Our most frequent pilgrimage was to the Great Exhibition, a faery wilderness of gardens and fountains, of pavilions, pagodas and pinnacles. We witnessed the Imperial distribution of the prizes in the Great Hall. On a dais sat the Emperor—my Emperor: Man of Destiny, Parrot-Face, Waxworks, Long-Body, the prince of the kings of the earth—surrounded by kings, with the Sultan on his right hand, and pride everywhere. When the little Prince Imperial advanced to his father with the prize for workmen's dwellings, wild applause searched the very roof of the glass palace of Industry. The Emperor smiled, smiled dismally I thought, for the eyes were sad, wretched. ("Queretaro, Queretaro." His brain rang like a beaten bell. He had learnt the news today, though none of his subjects yet knew. While we saw a Sovereign adulated by the world, he saw another Sovereign—his client king—and a Mexican court-yard, and a firing party. Did he see also the selfsame day three years ahead: himself, and the preening Sultan at his right hand, prisoners both in exile and disgrace?)

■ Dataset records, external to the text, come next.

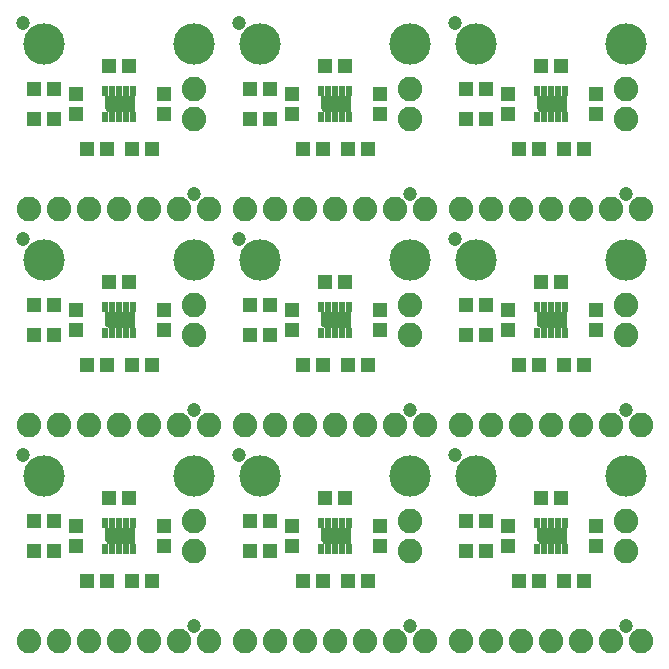
<source format=gts>
G75*
%MOIN*%
%OFA0B0*%
%FSLAX25Y25*%
%IPPOS*%
%LPD*%
%AMOC8*
5,1,8,0,0,1.08239X$1,22.5*
%
%ADD10C,0.08200*%
%ADD11R,0.05131X0.04737*%
%ADD12R,0.04737X0.05131*%
%ADD13C,0.13800*%
%ADD14C,0.04737*%
%ADD15R,0.02375X0.03556*%
%ADD16C,0.00197*%
D10*
X0007250Y0010060D03*
X0017250Y0010060D03*
X0027250Y0010060D03*
X0037250Y0010060D03*
X0047250Y0010060D03*
X0057250Y0010060D03*
X0067250Y0010060D03*
X0079250Y0010060D03*
X0089250Y0010060D03*
X0099250Y0010060D03*
X0109250Y0010060D03*
X0119250Y0010060D03*
X0129250Y0010060D03*
X0139250Y0010060D03*
X0151250Y0010060D03*
X0161250Y0010060D03*
X0171250Y0010060D03*
X0181250Y0010060D03*
X0191250Y0010060D03*
X0201250Y0010060D03*
X0211250Y0010060D03*
X0206250Y0040060D03*
X0206250Y0050060D03*
X0201250Y0082060D03*
X0191250Y0082060D03*
X0181250Y0082060D03*
X0171250Y0082060D03*
X0161250Y0082060D03*
X0151250Y0082060D03*
X0139250Y0082060D03*
X0129250Y0082060D03*
X0119250Y0082060D03*
X0109250Y0082060D03*
X0099250Y0082060D03*
X0089250Y0082060D03*
X0079250Y0082060D03*
X0067250Y0082060D03*
X0057250Y0082060D03*
X0047250Y0082060D03*
X0037250Y0082060D03*
X0027250Y0082060D03*
X0017250Y0082060D03*
X0007250Y0082060D03*
X0062250Y0112060D03*
X0062250Y0122060D03*
X0057250Y0154060D03*
X0067250Y0154060D03*
X0079250Y0154060D03*
X0089250Y0154060D03*
X0099250Y0154060D03*
X0109250Y0154060D03*
X0119250Y0154060D03*
X0129250Y0154060D03*
X0139250Y0154060D03*
X0151250Y0154060D03*
X0161250Y0154060D03*
X0171250Y0154060D03*
X0181250Y0154060D03*
X0191250Y0154060D03*
X0201250Y0154060D03*
X0211250Y0154060D03*
X0206250Y0184060D03*
X0206250Y0194060D03*
X0206250Y0122060D03*
X0206250Y0112060D03*
X0211250Y0082060D03*
X0134250Y0112060D03*
X0134250Y0122060D03*
X0134250Y0184060D03*
X0134250Y0194060D03*
X0062250Y0194060D03*
X0062250Y0184060D03*
X0047250Y0154060D03*
X0037250Y0154060D03*
X0027250Y0154060D03*
X0017250Y0154060D03*
X0007250Y0154060D03*
X0062250Y0050060D03*
X0062250Y0040060D03*
X0134250Y0040060D03*
X0134250Y0050060D03*
D11*
X0152904Y0050060D03*
X0159596Y0050060D03*
X0159596Y0040060D03*
X0152904Y0040060D03*
X0170404Y0030060D03*
X0177096Y0030060D03*
X0185404Y0030060D03*
X0192096Y0030060D03*
X0184596Y0057560D03*
X0177904Y0057560D03*
X0177096Y0102060D03*
X0170404Y0102060D03*
X0159596Y0112060D03*
X0152904Y0112060D03*
X0152904Y0122060D03*
X0159596Y0122060D03*
X0177904Y0129560D03*
X0184596Y0129560D03*
X0185404Y0102060D03*
X0192096Y0102060D03*
X0192096Y0174060D03*
X0185404Y0174060D03*
X0177096Y0174060D03*
X0170404Y0174060D03*
X0159596Y0184060D03*
X0152904Y0184060D03*
X0152904Y0194060D03*
X0159596Y0194060D03*
X0177904Y0201560D03*
X0184596Y0201560D03*
X0120096Y0174060D03*
X0113404Y0174060D03*
X0105096Y0174060D03*
X0098404Y0174060D03*
X0087596Y0184060D03*
X0080904Y0184060D03*
X0080904Y0194060D03*
X0087596Y0194060D03*
X0105904Y0201560D03*
X0112596Y0201560D03*
X0048096Y0174060D03*
X0041404Y0174060D03*
X0033096Y0174060D03*
X0026404Y0174060D03*
X0015596Y0184060D03*
X0008904Y0184060D03*
X0008904Y0194060D03*
X0015596Y0194060D03*
X0033904Y0201560D03*
X0040596Y0201560D03*
X0040596Y0129560D03*
X0033904Y0129560D03*
X0015596Y0122060D03*
X0008904Y0122060D03*
X0008904Y0112060D03*
X0015596Y0112060D03*
X0026404Y0102060D03*
X0033096Y0102060D03*
X0041404Y0102060D03*
X0048096Y0102060D03*
X0080904Y0112060D03*
X0087596Y0112060D03*
X0087596Y0122060D03*
X0080904Y0122060D03*
X0098404Y0102060D03*
X0105096Y0102060D03*
X0113404Y0102060D03*
X0120096Y0102060D03*
X0112596Y0129560D03*
X0105904Y0129560D03*
X0105904Y0057560D03*
X0112596Y0057560D03*
X0087596Y0050060D03*
X0080904Y0050060D03*
X0080904Y0040060D03*
X0087596Y0040060D03*
X0098404Y0030060D03*
X0105096Y0030060D03*
X0113404Y0030060D03*
X0120096Y0030060D03*
X0048096Y0030060D03*
X0041404Y0030060D03*
X0033096Y0030060D03*
X0026404Y0030060D03*
X0015596Y0040060D03*
X0008904Y0040060D03*
X0008904Y0050060D03*
X0015596Y0050060D03*
X0033904Y0057560D03*
X0040596Y0057560D03*
D12*
X0052250Y0048406D03*
X0052250Y0041714D03*
X0022750Y0041714D03*
X0022750Y0048406D03*
X0022750Y0113714D03*
X0022750Y0120406D03*
X0052250Y0120406D03*
X0052250Y0113714D03*
X0094750Y0113714D03*
X0094750Y0120406D03*
X0124250Y0120406D03*
X0124250Y0113714D03*
X0166750Y0113714D03*
X0166750Y0120406D03*
X0196250Y0120406D03*
X0196250Y0113714D03*
X0196250Y0048406D03*
X0196250Y0041714D03*
X0166750Y0041714D03*
X0166750Y0048406D03*
X0124250Y0048406D03*
X0124250Y0041714D03*
X0094750Y0041714D03*
X0094750Y0048406D03*
X0094750Y0185714D03*
X0094750Y0192406D03*
X0124250Y0192406D03*
X0124250Y0185714D03*
X0166750Y0185714D03*
X0166750Y0192406D03*
X0196250Y0192406D03*
X0196250Y0185714D03*
X0052250Y0185714D03*
X0052250Y0192406D03*
X0022750Y0192406D03*
X0022750Y0185714D03*
D13*
X0012250Y0209060D03*
X0062250Y0209060D03*
X0084250Y0209060D03*
X0134250Y0209060D03*
X0156250Y0209060D03*
X0206250Y0209060D03*
X0206250Y0137060D03*
X0156250Y0137060D03*
X0134250Y0137060D03*
X0084250Y0137060D03*
X0062250Y0137060D03*
X0012250Y0137060D03*
X0012250Y0065060D03*
X0062250Y0065060D03*
X0084250Y0065060D03*
X0134250Y0065060D03*
X0156250Y0065060D03*
X0206250Y0065060D03*
D14*
X0206250Y0087060D03*
X0149250Y0072060D03*
X0134250Y0087060D03*
X0149250Y0144060D03*
X0134250Y0159060D03*
X0149250Y0216060D03*
X0206250Y0159060D03*
X0077250Y0144060D03*
X0062250Y0159060D03*
X0077250Y0216060D03*
X0005250Y0216060D03*
X0005250Y0144060D03*
X0062250Y0087060D03*
X0077250Y0072060D03*
X0062250Y0015060D03*
X0005250Y0072060D03*
X0134250Y0015060D03*
X0206250Y0015060D03*
D15*
X0185974Y0040729D03*
X0183612Y0040729D03*
X0181250Y0040729D03*
X0178888Y0040729D03*
X0176526Y0040729D03*
X0176526Y0049391D03*
X0178888Y0049391D03*
X0181250Y0049391D03*
X0183612Y0049391D03*
X0185974Y0049391D03*
X0185974Y0112729D03*
X0183612Y0112729D03*
X0181250Y0112729D03*
X0178888Y0112729D03*
X0176526Y0112729D03*
X0176526Y0121391D03*
X0178888Y0121391D03*
X0181250Y0121391D03*
X0183612Y0121391D03*
X0185974Y0121391D03*
X0185974Y0184729D03*
X0183612Y0184729D03*
X0181250Y0184729D03*
X0178888Y0184729D03*
X0176526Y0184729D03*
X0176526Y0193391D03*
X0178888Y0193391D03*
X0181250Y0193391D03*
X0183612Y0193391D03*
X0185974Y0193391D03*
X0113974Y0193391D03*
X0111612Y0193391D03*
X0109250Y0193391D03*
X0106888Y0193391D03*
X0104526Y0193391D03*
X0104526Y0184729D03*
X0106888Y0184729D03*
X0109250Y0184729D03*
X0111612Y0184729D03*
X0113974Y0184729D03*
X0113974Y0121391D03*
X0111612Y0121391D03*
X0109250Y0121391D03*
X0106888Y0121391D03*
X0104526Y0121391D03*
X0104526Y0112729D03*
X0106888Y0112729D03*
X0109250Y0112729D03*
X0111612Y0112729D03*
X0113974Y0112729D03*
X0113974Y0049391D03*
X0111612Y0049391D03*
X0109250Y0049391D03*
X0106888Y0049391D03*
X0104526Y0049391D03*
X0104526Y0040729D03*
X0106888Y0040729D03*
X0109250Y0040729D03*
X0111612Y0040729D03*
X0113974Y0040729D03*
X0041974Y0040729D03*
X0039612Y0040729D03*
X0037250Y0040729D03*
X0034888Y0040729D03*
X0032526Y0040729D03*
X0032526Y0049391D03*
X0034888Y0049391D03*
X0037250Y0049391D03*
X0039612Y0049391D03*
X0041974Y0049391D03*
X0041974Y0112729D03*
X0039612Y0112729D03*
X0037250Y0112729D03*
X0034888Y0112729D03*
X0032526Y0112729D03*
X0032526Y0121391D03*
X0034888Y0121391D03*
X0037250Y0121391D03*
X0039612Y0121391D03*
X0041974Y0121391D03*
X0041974Y0184729D03*
X0039612Y0184729D03*
X0037250Y0184729D03*
X0034888Y0184729D03*
X0032526Y0184729D03*
X0032526Y0193391D03*
X0034888Y0193391D03*
X0037250Y0193391D03*
X0039612Y0193391D03*
X0041974Y0193391D03*
D16*
X0042073Y0191521D02*
X0042073Y0186599D01*
X0033510Y0186599D01*
X0032427Y0187682D01*
X0032427Y0191521D01*
X0042073Y0191521D01*
X0042073Y0191435D02*
X0032427Y0191435D01*
X0032427Y0191240D02*
X0042073Y0191240D01*
X0042073Y0191044D02*
X0032427Y0191044D01*
X0032427Y0190849D02*
X0042073Y0190849D01*
X0042073Y0190654D02*
X0032427Y0190654D01*
X0032427Y0190458D02*
X0042073Y0190458D01*
X0042073Y0190263D02*
X0032427Y0190263D01*
X0032427Y0190068D02*
X0042073Y0190068D01*
X0042073Y0189872D02*
X0032427Y0189872D01*
X0032427Y0189677D02*
X0042073Y0189677D01*
X0042073Y0189481D02*
X0032427Y0189481D01*
X0032427Y0189286D02*
X0042073Y0189286D01*
X0042073Y0189091D02*
X0032427Y0189091D01*
X0032427Y0188895D02*
X0042073Y0188895D01*
X0042073Y0188700D02*
X0032427Y0188700D01*
X0032427Y0188505D02*
X0042073Y0188505D01*
X0042073Y0188309D02*
X0032427Y0188309D01*
X0032427Y0188114D02*
X0042073Y0188114D01*
X0042073Y0187919D02*
X0032427Y0187919D01*
X0032427Y0187723D02*
X0042073Y0187723D01*
X0042073Y0187528D02*
X0032581Y0187528D01*
X0032777Y0187332D02*
X0042073Y0187332D01*
X0042073Y0187137D02*
X0032972Y0187137D01*
X0033167Y0186942D02*
X0042073Y0186942D01*
X0042073Y0186746D02*
X0033363Y0186746D01*
X0032427Y0119521D02*
X0042073Y0119521D01*
X0042073Y0114599D01*
X0033510Y0114599D01*
X0032427Y0115682D01*
X0032427Y0119521D01*
X0032427Y0119347D02*
X0042073Y0119347D01*
X0042073Y0119151D02*
X0032427Y0119151D01*
X0032427Y0118956D02*
X0042073Y0118956D01*
X0042073Y0118761D02*
X0032427Y0118761D01*
X0032427Y0118565D02*
X0042073Y0118565D01*
X0042073Y0118370D02*
X0032427Y0118370D01*
X0032427Y0118174D02*
X0042073Y0118174D01*
X0042073Y0117979D02*
X0032427Y0117979D01*
X0032427Y0117784D02*
X0042073Y0117784D01*
X0042073Y0117588D02*
X0032427Y0117588D01*
X0032427Y0117393D02*
X0042073Y0117393D01*
X0042073Y0117198D02*
X0032427Y0117198D01*
X0032427Y0117002D02*
X0042073Y0117002D01*
X0042073Y0116807D02*
X0032427Y0116807D01*
X0032427Y0116612D02*
X0042073Y0116612D01*
X0042073Y0116416D02*
X0032427Y0116416D01*
X0032427Y0116221D02*
X0042073Y0116221D01*
X0042073Y0116025D02*
X0032427Y0116025D01*
X0032427Y0115830D02*
X0042073Y0115830D01*
X0042073Y0115635D02*
X0032474Y0115635D01*
X0032670Y0115439D02*
X0042073Y0115439D01*
X0042073Y0115244D02*
X0032865Y0115244D01*
X0033061Y0115049D02*
X0042073Y0115049D01*
X0042073Y0114853D02*
X0033256Y0114853D01*
X0033451Y0114658D02*
X0042073Y0114658D01*
X0104427Y0115682D02*
X0104427Y0119521D01*
X0114073Y0119521D01*
X0114073Y0114599D01*
X0105510Y0114599D01*
X0104427Y0115682D01*
X0104474Y0115635D02*
X0114073Y0115635D01*
X0114073Y0115830D02*
X0104427Y0115830D01*
X0104427Y0116025D02*
X0114073Y0116025D01*
X0114073Y0116221D02*
X0104427Y0116221D01*
X0104427Y0116416D02*
X0114073Y0116416D01*
X0114073Y0116612D02*
X0104427Y0116612D01*
X0104427Y0116807D02*
X0114073Y0116807D01*
X0114073Y0117002D02*
X0104427Y0117002D01*
X0104427Y0117198D02*
X0114073Y0117198D01*
X0114073Y0117393D02*
X0104427Y0117393D01*
X0104427Y0117588D02*
X0114073Y0117588D01*
X0114073Y0117784D02*
X0104427Y0117784D01*
X0104427Y0117979D02*
X0114073Y0117979D01*
X0114073Y0118174D02*
X0104427Y0118174D01*
X0104427Y0118370D02*
X0114073Y0118370D01*
X0114073Y0118565D02*
X0104427Y0118565D01*
X0104427Y0118761D02*
X0114073Y0118761D01*
X0114073Y0118956D02*
X0104427Y0118956D01*
X0104427Y0119151D02*
X0114073Y0119151D01*
X0114073Y0119347D02*
X0104427Y0119347D01*
X0104670Y0115439D02*
X0114073Y0115439D01*
X0114073Y0115244D02*
X0104865Y0115244D01*
X0105061Y0115049D02*
X0114073Y0115049D01*
X0114073Y0114853D02*
X0105256Y0114853D01*
X0105451Y0114658D02*
X0114073Y0114658D01*
X0176427Y0115682D02*
X0177510Y0114599D01*
X0186073Y0114599D01*
X0186073Y0119521D01*
X0176427Y0119521D01*
X0176427Y0115682D01*
X0176474Y0115635D02*
X0186073Y0115635D01*
X0186073Y0115830D02*
X0176427Y0115830D01*
X0176427Y0116025D02*
X0186073Y0116025D01*
X0186073Y0116221D02*
X0176427Y0116221D01*
X0176427Y0116416D02*
X0186073Y0116416D01*
X0186073Y0116612D02*
X0176427Y0116612D01*
X0176427Y0116807D02*
X0186073Y0116807D01*
X0186073Y0117002D02*
X0176427Y0117002D01*
X0176427Y0117198D02*
X0186073Y0117198D01*
X0186073Y0117393D02*
X0176427Y0117393D01*
X0176427Y0117588D02*
X0186073Y0117588D01*
X0186073Y0117784D02*
X0176427Y0117784D01*
X0176427Y0117979D02*
X0186073Y0117979D01*
X0186073Y0118174D02*
X0176427Y0118174D01*
X0176427Y0118370D02*
X0186073Y0118370D01*
X0186073Y0118565D02*
X0176427Y0118565D01*
X0176427Y0118761D02*
X0186073Y0118761D01*
X0186073Y0118956D02*
X0176427Y0118956D01*
X0176427Y0119151D02*
X0186073Y0119151D01*
X0186073Y0119347D02*
X0176427Y0119347D01*
X0176670Y0115439D02*
X0186073Y0115439D01*
X0186073Y0115244D02*
X0176865Y0115244D01*
X0177061Y0115049D02*
X0186073Y0115049D01*
X0186073Y0114853D02*
X0177256Y0114853D01*
X0177451Y0114658D02*
X0186073Y0114658D01*
X0186073Y0047521D02*
X0176427Y0047521D01*
X0176427Y0043682D01*
X0177510Y0042599D01*
X0186073Y0042599D01*
X0186073Y0047521D01*
X0186073Y0047453D02*
X0176427Y0047453D01*
X0176427Y0047258D02*
X0186073Y0047258D01*
X0186073Y0047063D02*
X0176427Y0047063D01*
X0176427Y0046867D02*
X0186073Y0046867D01*
X0186073Y0046672D02*
X0176427Y0046672D01*
X0176427Y0046477D02*
X0186073Y0046477D01*
X0186073Y0046281D02*
X0176427Y0046281D01*
X0176427Y0046086D02*
X0186073Y0046086D01*
X0186073Y0045891D02*
X0176427Y0045891D01*
X0176427Y0045695D02*
X0186073Y0045695D01*
X0186073Y0045500D02*
X0176427Y0045500D01*
X0176427Y0045305D02*
X0186073Y0045305D01*
X0186073Y0045109D02*
X0176427Y0045109D01*
X0176427Y0044914D02*
X0186073Y0044914D01*
X0186073Y0044718D02*
X0176427Y0044718D01*
X0176427Y0044523D02*
X0186073Y0044523D01*
X0186073Y0044328D02*
X0176427Y0044328D01*
X0176427Y0044132D02*
X0186073Y0044132D01*
X0186073Y0043937D02*
X0176427Y0043937D01*
X0176427Y0043742D02*
X0186073Y0043742D01*
X0186073Y0043546D02*
X0176563Y0043546D01*
X0176758Y0043351D02*
X0186073Y0043351D01*
X0186073Y0043156D02*
X0176954Y0043156D01*
X0177149Y0042960D02*
X0186073Y0042960D01*
X0186073Y0042765D02*
X0177344Y0042765D01*
X0114073Y0042765D02*
X0105344Y0042765D01*
X0105510Y0042599D02*
X0104427Y0043682D01*
X0104427Y0047521D01*
X0114073Y0047521D01*
X0114073Y0042599D01*
X0105510Y0042599D01*
X0105149Y0042960D02*
X0114073Y0042960D01*
X0114073Y0043156D02*
X0104954Y0043156D01*
X0104758Y0043351D02*
X0114073Y0043351D01*
X0114073Y0043546D02*
X0104563Y0043546D01*
X0104427Y0043742D02*
X0114073Y0043742D01*
X0114073Y0043937D02*
X0104427Y0043937D01*
X0104427Y0044132D02*
X0114073Y0044132D01*
X0114073Y0044328D02*
X0104427Y0044328D01*
X0104427Y0044523D02*
X0114073Y0044523D01*
X0114073Y0044718D02*
X0104427Y0044718D01*
X0104427Y0044914D02*
X0114073Y0044914D01*
X0114073Y0045109D02*
X0104427Y0045109D01*
X0104427Y0045305D02*
X0114073Y0045305D01*
X0114073Y0045500D02*
X0104427Y0045500D01*
X0104427Y0045695D02*
X0114073Y0045695D01*
X0114073Y0045891D02*
X0104427Y0045891D01*
X0104427Y0046086D02*
X0114073Y0046086D01*
X0114073Y0046281D02*
X0104427Y0046281D01*
X0104427Y0046477D02*
X0114073Y0046477D01*
X0114073Y0046672D02*
X0104427Y0046672D01*
X0104427Y0046867D02*
X0114073Y0046867D01*
X0114073Y0047063D02*
X0104427Y0047063D01*
X0104427Y0047258D02*
X0114073Y0047258D01*
X0114073Y0047453D02*
X0104427Y0047453D01*
X0042073Y0047453D02*
X0032427Y0047453D01*
X0032427Y0047521D02*
X0042073Y0047521D01*
X0042073Y0042599D01*
X0033510Y0042599D01*
X0032427Y0043682D01*
X0032427Y0047521D01*
X0032427Y0047258D02*
X0042073Y0047258D01*
X0042073Y0047063D02*
X0032427Y0047063D01*
X0032427Y0046867D02*
X0042073Y0046867D01*
X0042073Y0046672D02*
X0032427Y0046672D01*
X0032427Y0046477D02*
X0042073Y0046477D01*
X0042073Y0046281D02*
X0032427Y0046281D01*
X0032427Y0046086D02*
X0042073Y0046086D01*
X0042073Y0045891D02*
X0032427Y0045891D01*
X0032427Y0045695D02*
X0042073Y0045695D01*
X0042073Y0045500D02*
X0032427Y0045500D01*
X0032427Y0045305D02*
X0042073Y0045305D01*
X0042073Y0045109D02*
X0032427Y0045109D01*
X0032427Y0044914D02*
X0042073Y0044914D01*
X0042073Y0044718D02*
X0032427Y0044718D01*
X0032427Y0044523D02*
X0042073Y0044523D01*
X0042073Y0044328D02*
X0032427Y0044328D01*
X0032427Y0044132D02*
X0042073Y0044132D01*
X0042073Y0043937D02*
X0032427Y0043937D01*
X0032427Y0043742D02*
X0042073Y0043742D01*
X0042073Y0043546D02*
X0032563Y0043546D01*
X0032758Y0043351D02*
X0042073Y0043351D01*
X0042073Y0043156D02*
X0032954Y0043156D01*
X0033149Y0042960D02*
X0042073Y0042960D01*
X0042073Y0042765D02*
X0033344Y0042765D01*
X0105510Y0186599D02*
X0104427Y0187682D01*
X0104427Y0191521D01*
X0114073Y0191521D01*
X0114073Y0186599D01*
X0105510Y0186599D01*
X0105363Y0186746D02*
X0114073Y0186746D01*
X0114073Y0186942D02*
X0105167Y0186942D01*
X0104972Y0187137D02*
X0114073Y0187137D01*
X0114073Y0187332D02*
X0104777Y0187332D01*
X0104581Y0187528D02*
X0114073Y0187528D01*
X0114073Y0187723D02*
X0104427Y0187723D01*
X0104427Y0187919D02*
X0114073Y0187919D01*
X0114073Y0188114D02*
X0104427Y0188114D01*
X0104427Y0188309D02*
X0114073Y0188309D01*
X0114073Y0188505D02*
X0104427Y0188505D01*
X0104427Y0188700D02*
X0114073Y0188700D01*
X0114073Y0188895D02*
X0104427Y0188895D01*
X0104427Y0189091D02*
X0114073Y0189091D01*
X0114073Y0189286D02*
X0104427Y0189286D01*
X0104427Y0189481D02*
X0114073Y0189481D01*
X0114073Y0189677D02*
X0104427Y0189677D01*
X0104427Y0189872D02*
X0114073Y0189872D01*
X0114073Y0190068D02*
X0104427Y0190068D01*
X0104427Y0190263D02*
X0114073Y0190263D01*
X0114073Y0190458D02*
X0104427Y0190458D01*
X0104427Y0190654D02*
X0114073Y0190654D01*
X0114073Y0190849D02*
X0104427Y0190849D01*
X0104427Y0191044D02*
X0114073Y0191044D01*
X0114073Y0191240D02*
X0104427Y0191240D01*
X0104427Y0191435D02*
X0114073Y0191435D01*
X0176427Y0191435D02*
X0186073Y0191435D01*
X0186073Y0191521D02*
X0186073Y0186599D01*
X0177510Y0186599D01*
X0176427Y0187682D01*
X0176427Y0191521D01*
X0186073Y0191521D01*
X0186073Y0191240D02*
X0176427Y0191240D01*
X0176427Y0191044D02*
X0186073Y0191044D01*
X0186073Y0190849D02*
X0176427Y0190849D01*
X0176427Y0190654D02*
X0186073Y0190654D01*
X0186073Y0190458D02*
X0176427Y0190458D01*
X0176427Y0190263D02*
X0186073Y0190263D01*
X0186073Y0190068D02*
X0176427Y0190068D01*
X0176427Y0189872D02*
X0186073Y0189872D01*
X0186073Y0189677D02*
X0176427Y0189677D01*
X0176427Y0189481D02*
X0186073Y0189481D01*
X0186073Y0189286D02*
X0176427Y0189286D01*
X0176427Y0189091D02*
X0186073Y0189091D01*
X0186073Y0188895D02*
X0176427Y0188895D01*
X0176427Y0188700D02*
X0186073Y0188700D01*
X0186073Y0188505D02*
X0176427Y0188505D01*
X0176427Y0188309D02*
X0186073Y0188309D01*
X0186073Y0188114D02*
X0176427Y0188114D01*
X0176427Y0187919D02*
X0186073Y0187919D01*
X0186073Y0187723D02*
X0176427Y0187723D01*
X0176581Y0187528D02*
X0186073Y0187528D01*
X0186073Y0187332D02*
X0176777Y0187332D01*
X0176972Y0187137D02*
X0186073Y0187137D01*
X0186073Y0186942D02*
X0177167Y0186942D01*
X0177363Y0186746D02*
X0186073Y0186746D01*
M02*

</source>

Kings, everywhere Kings. For this was the year, more truly than Talleyrand's, when your carriage could not move through the streets of Paris because they were blocked with Kings. I do not think I missed a single royal visit—except the King of the Belgians', as I was seedy that day. The girls, even the Countess, made fun of my courtly mania: I did not care, I studied the newspapers, and made sure of the best view-points in each procession. Then I would stand for hours, in patient royalism, fully rewarded by the instant's pomp and the dear glance at the Lord's Anointed. There was the barbarous Tsar, with the Cæsarevitch and the young Grand Duke, his brother. Old Prussia with his big minister, one Count von Bismarck-Schoenhausen, who liked France—so well that he visited it again. Austrian Franz-Josef and the ill-fated Empress. Our own hearty Prince of Wales. Lesser truck: Sweden, Wurtemberg, Portugal, Greece; with the two Louis of Bavaria, the one that loved Lola Montes and the other that loved Wagner.

So the quick scenes shifted, with the actors princes all: till my mind was raced through by glittering equipages and the remembered faces of the great.